• **Exercise objective**
The lines from the beginning of the records below through the one holding "right hip: (140, 416, 9)" are to be copied exactly; leave the pictures out.

• **Dataset**
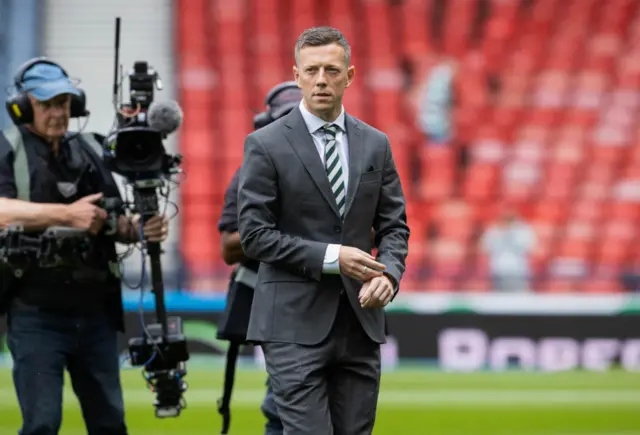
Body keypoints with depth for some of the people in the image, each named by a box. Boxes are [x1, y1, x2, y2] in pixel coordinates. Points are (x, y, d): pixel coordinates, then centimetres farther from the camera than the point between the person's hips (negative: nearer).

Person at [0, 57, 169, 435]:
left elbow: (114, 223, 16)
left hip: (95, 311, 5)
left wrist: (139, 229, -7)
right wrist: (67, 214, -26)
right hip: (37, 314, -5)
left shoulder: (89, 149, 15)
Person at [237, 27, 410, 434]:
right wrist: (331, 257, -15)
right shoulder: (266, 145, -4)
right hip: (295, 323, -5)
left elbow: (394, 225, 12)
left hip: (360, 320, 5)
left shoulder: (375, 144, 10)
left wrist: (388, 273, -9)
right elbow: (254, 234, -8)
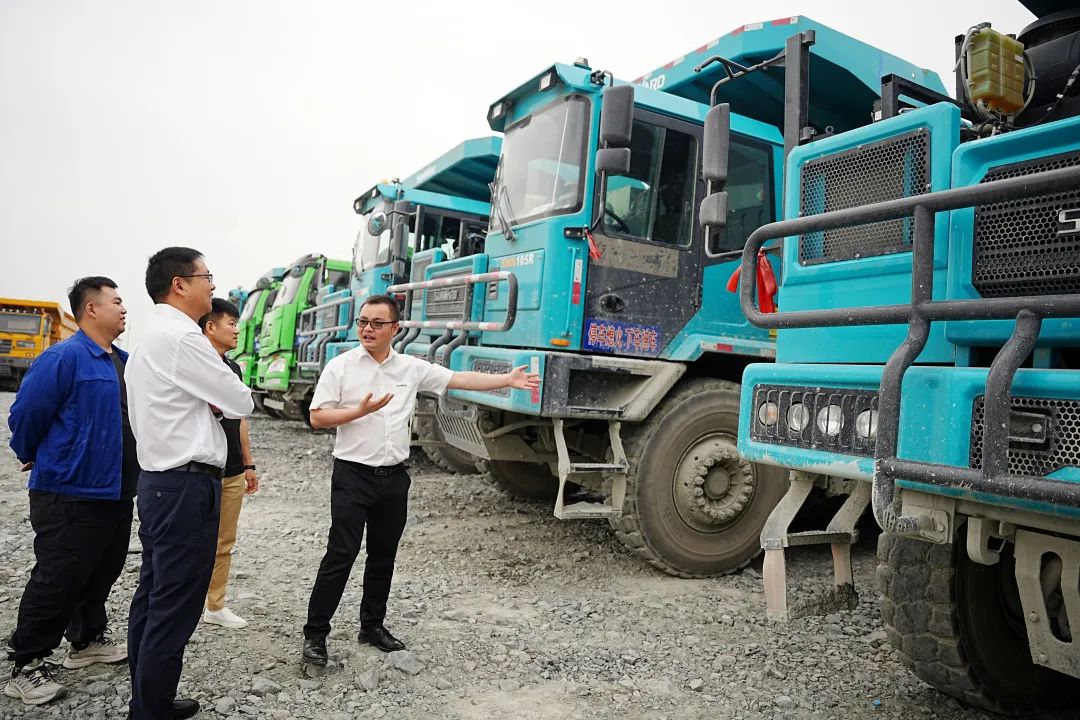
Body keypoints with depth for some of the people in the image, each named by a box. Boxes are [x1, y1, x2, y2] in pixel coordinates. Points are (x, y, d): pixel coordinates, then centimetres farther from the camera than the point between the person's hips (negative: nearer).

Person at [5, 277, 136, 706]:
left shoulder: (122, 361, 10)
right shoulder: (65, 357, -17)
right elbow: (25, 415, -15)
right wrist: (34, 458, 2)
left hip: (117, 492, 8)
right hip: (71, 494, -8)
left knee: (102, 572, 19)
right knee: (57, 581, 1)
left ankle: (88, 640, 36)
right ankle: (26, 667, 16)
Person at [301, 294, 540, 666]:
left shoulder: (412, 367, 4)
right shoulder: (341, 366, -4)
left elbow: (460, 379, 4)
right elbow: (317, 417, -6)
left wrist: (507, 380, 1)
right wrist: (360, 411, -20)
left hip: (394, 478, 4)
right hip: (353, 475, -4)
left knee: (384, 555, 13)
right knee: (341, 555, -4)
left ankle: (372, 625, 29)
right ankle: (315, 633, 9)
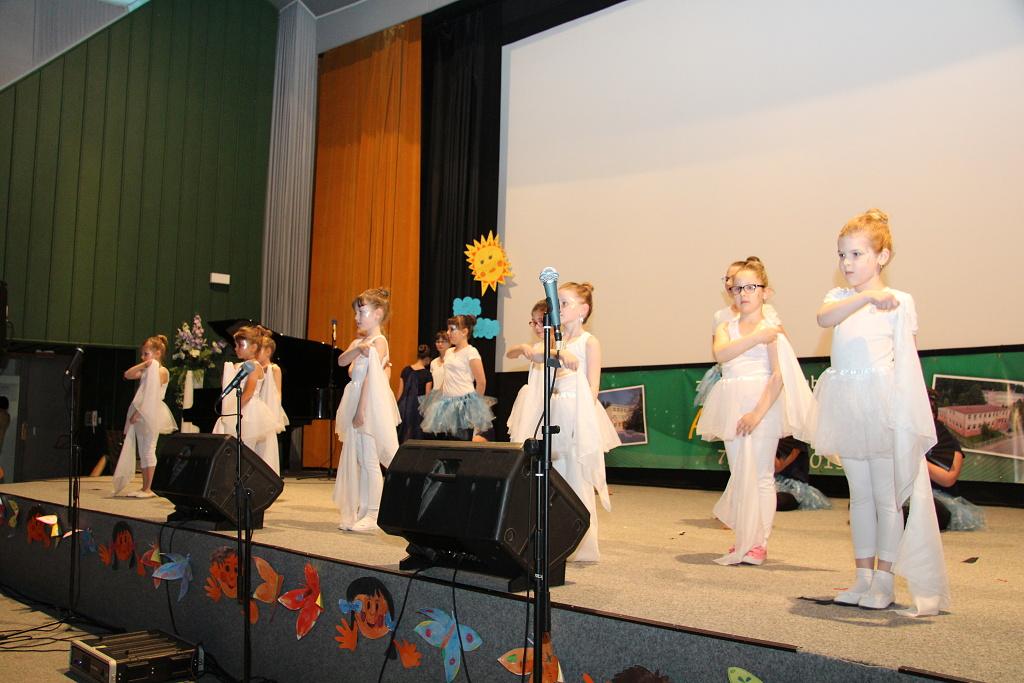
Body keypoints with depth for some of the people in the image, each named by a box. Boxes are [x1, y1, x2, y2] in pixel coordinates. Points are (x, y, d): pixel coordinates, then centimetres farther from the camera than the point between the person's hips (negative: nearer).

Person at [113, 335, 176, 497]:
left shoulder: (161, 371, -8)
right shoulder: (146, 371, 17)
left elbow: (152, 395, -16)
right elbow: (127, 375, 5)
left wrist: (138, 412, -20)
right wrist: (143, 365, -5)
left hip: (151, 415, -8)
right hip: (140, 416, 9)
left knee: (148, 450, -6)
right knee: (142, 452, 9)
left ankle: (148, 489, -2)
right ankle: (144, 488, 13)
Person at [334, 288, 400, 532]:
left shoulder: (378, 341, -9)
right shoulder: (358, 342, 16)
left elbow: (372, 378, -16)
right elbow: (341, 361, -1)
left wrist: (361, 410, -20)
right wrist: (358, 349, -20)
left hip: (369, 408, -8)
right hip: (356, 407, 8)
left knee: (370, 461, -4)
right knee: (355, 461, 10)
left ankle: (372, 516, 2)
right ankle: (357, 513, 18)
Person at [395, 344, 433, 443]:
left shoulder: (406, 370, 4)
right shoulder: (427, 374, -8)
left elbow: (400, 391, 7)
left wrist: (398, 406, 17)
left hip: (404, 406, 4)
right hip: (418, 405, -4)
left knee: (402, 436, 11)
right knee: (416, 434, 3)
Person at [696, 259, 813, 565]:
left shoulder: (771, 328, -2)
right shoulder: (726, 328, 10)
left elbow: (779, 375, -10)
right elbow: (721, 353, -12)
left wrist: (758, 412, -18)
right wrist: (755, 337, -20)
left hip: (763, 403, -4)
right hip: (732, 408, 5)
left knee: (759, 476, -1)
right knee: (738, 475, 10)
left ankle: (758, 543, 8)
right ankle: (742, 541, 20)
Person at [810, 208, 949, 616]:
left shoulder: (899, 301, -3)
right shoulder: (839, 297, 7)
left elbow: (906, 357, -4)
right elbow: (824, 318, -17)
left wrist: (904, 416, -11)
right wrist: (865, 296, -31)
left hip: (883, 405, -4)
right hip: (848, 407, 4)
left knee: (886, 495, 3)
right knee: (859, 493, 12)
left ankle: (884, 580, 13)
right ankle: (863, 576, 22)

• **Response to the exercise**
Body keypoints with depth for some of the people in the image, each named by a box. Boxes are [x1, y1, x2, y2] in pixel coordinates. Points are (x, y, d): pixel coordinates, then centimetres farther from the camera than the point between the person's hips (negative: nearer).

Person at [0, 57, 169, 435]:
left elbow: (114, 223, 16)
left hip: (95, 311, 5)
left wrist: (139, 229, -7)
right wrist: (67, 214, -26)
right hip: (37, 314, -5)
left shoulder: (89, 149, 15)
Person at [237, 27, 410, 434]:
right wrist: (331, 257, -15)
right shoulder: (266, 145, -4)
right hip: (295, 323, -5)
left elbow: (394, 225, 12)
left hip: (360, 320, 5)
left shoulder: (375, 144, 10)
left wrist: (388, 273, -9)
right elbow: (254, 234, -8)
Body keypoints with depth for some of the people in the image, each named by a box. Boxes are [x1, y1, x2, y2] in pixel coordinates. Points are (x, y, d): pixel coordinates, then centimetres farther from the camera than the point between the person's hips (negative: nearer).

Person at [5, 277, 136, 706]:
left shoulder: (122, 361, 10)
right shoulder: (65, 357, -17)
right elbow: (25, 415, -15)
right wrist: (34, 458, 2)
left hip: (117, 492, 8)
right hip: (71, 494, -8)
left knee: (102, 572, 19)
right knee: (57, 581, 1)
left ankle: (88, 640, 36)
right ankle: (26, 667, 16)
Person at [301, 294, 540, 666]:
left shoulder: (412, 367, 4)
right shoulder: (341, 366, -4)
left elbow: (460, 379, 4)
right elbow: (317, 417, -6)
left wrist: (507, 380, 1)
right wrist: (360, 411, -20)
left hip: (394, 478, 4)
right hip: (353, 475, -4)
left knee: (384, 555, 13)
right knee: (341, 555, -4)
left ankle: (372, 625, 29)
right ankle: (315, 633, 9)
Body keypoints with depth for some of the people in the image, each named by a box. Boxes are [x1, y1, x2, y2] in pixel coordinates. Points are (x, y, d): pixel coordinates, then centimetres farther from the camera than the point between the person's hips (negative: nearer).

Person at [113, 335, 176, 497]:
left shoulder: (161, 371, -8)
right shoulder: (146, 371, 17)
left elbow: (152, 395, -16)
right elbow: (127, 375, 5)
left wrist: (138, 412, -20)
right wrist: (143, 365, -5)
left hip: (151, 415, -8)
right hip: (140, 416, 9)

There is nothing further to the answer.